▶ _Dataset records_
+ + +
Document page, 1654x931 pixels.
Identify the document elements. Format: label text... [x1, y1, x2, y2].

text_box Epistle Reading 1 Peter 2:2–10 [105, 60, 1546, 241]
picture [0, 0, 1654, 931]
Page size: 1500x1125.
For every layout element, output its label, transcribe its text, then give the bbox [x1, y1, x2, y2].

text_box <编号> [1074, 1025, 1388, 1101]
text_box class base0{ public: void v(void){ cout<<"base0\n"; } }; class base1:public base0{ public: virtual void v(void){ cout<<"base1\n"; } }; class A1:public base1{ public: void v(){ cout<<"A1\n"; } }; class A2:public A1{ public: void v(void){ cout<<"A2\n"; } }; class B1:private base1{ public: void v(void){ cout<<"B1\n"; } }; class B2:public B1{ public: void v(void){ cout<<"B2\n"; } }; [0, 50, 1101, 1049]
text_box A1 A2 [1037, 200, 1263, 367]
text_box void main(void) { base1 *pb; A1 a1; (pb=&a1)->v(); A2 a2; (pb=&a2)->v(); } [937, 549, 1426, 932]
+ + +
▶ _Problem requirements_
Can you rewrite the lines above, switching every "label" to "category" and leaving everything else the same?

▶ _Output below_
Document page, 1654x931 pixels.
Identify the document elements. Format: category text... [x1, y1, x2, y2].

text_box Epistle Reading 1 Peter 2:2–10 [105, 60, 1546, 241]
picture [0, 0, 1654, 931]
Page size: 1500x1125.
For every layout element, output its category, transcribe its text, then give the bbox [x1, y1, x2, y2].

text_box <编号> [1074, 1025, 1388, 1101]
text_box class base0{ public: void v(void){ cout<<"base0\n"; } }; class base1:public base0{ public: virtual void v(void){ cout<<"base1\n"; } }; class A1:public base1{ public: void v(){ cout<<"A1\n"; } }; class A2:public A1{ public: void v(void){ cout<<"A2\n"; } }; class B1:private base1{ public: void v(void){ cout<<"B1\n"; } }; class B2:public B1{ public: void v(void){ cout<<"B2\n"; } }; [0, 50, 1101, 1049]
text_box A1 A2 [1037, 200, 1263, 367]
text_box void main(void) { base1 *pb; A1 a1; (pb=&a1)->v(); A2 a2; (pb=&a2)->v(); } [937, 549, 1426, 932]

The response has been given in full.